Of course, the area increase could be reduced by using larger macro blocks that encapsulate more complex timing constraints inside their boundaries while still behaving externally like a phased logic gate. The greater use of timing assumptions inside the larger blocks would lower their area overhead compared to clocked versions, and the amount of dual-rail wiring between blocks would be reduced. Candidate blocks would include datapaths and memories. The choice of block size is an economic tradeoff between the increased time needed to design the more complex blocks and the increased area required to wire more primitive gates.
Power is a potential problem in a phased logic system due to the increase in switching activity. During an evaluation of the synchronous functions, one subsignal in every LEDR signal undergoes a transition. Thus, the probability of a transition associated with a phased logic signal is 1.0. In a clocked microprocessor, the switching activity ranges from only 0.09 [28] at control nodes to 0.5 [29] at data nodes. However, in addition to this activity, the entire clock network must be charged and discharged every cycle, and it can consume half the power of a chip-as much as all the logic circuitry combined. Significant power is also wasted in clocked circuitry due to spurious transitions caused by logic hazards [30] . More research is needed to determine how the various factors influence the final power usage, but it seems reasonable to say that the power dissipated by a phased logic system will be commensurate to its increase in circuitry.
VI. Conclusion
Phased logic seeks to combine elements of both the clocked and asynchronous approaches. Like the clocked approach, phased logic supports the synchronous design paradigm.
This allows designers to build on their experience and continue to use familiar CAD tools. Like asynchronous approaches, phased logic eliminates global clocks. The integration of the synchronous design paradigm with delay-insensitivity helps restore the separation between the logical specification and the physical implementation of a digital system. This has the potential to 34 simplify the design process, but this simplification comes at the cost of increased circuitry. Extra circuitry can result in greater component cost because of its area and power requirements, but digital designers are often ready to trade component cost for a shorter, more flexible design process.
For example, standard cells are usually chosen for ASIC design over a fully custom approach.
Both methodologies require the same manufacturing fixed cost, but standard cells have a significantly shorter design cycle, and a short design cycle is becoming increasingly important to the success of products.
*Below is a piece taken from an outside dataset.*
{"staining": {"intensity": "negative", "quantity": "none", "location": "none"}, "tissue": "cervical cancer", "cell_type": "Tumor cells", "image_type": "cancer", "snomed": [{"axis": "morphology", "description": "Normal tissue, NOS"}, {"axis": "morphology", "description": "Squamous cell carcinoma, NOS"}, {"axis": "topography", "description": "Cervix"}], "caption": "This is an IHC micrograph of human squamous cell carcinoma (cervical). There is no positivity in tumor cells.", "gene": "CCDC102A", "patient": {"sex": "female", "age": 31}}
Its characteristics make phased logic suited for rapid prototyping, emulation of complex computer systems, and custom computing machines.
For future research, phased logic could be extended to support more complex cyclic behavior. For example, freezing one part of a phased logic system while other parts do computations would save power. A performance improvement is also possible with this approach since a long synchronous path could be frozen while the rest of the system cycles at a faster rate. A more efficient synthesis algorithm and a greater variety of phased logic gate implementations are additional areas for future research.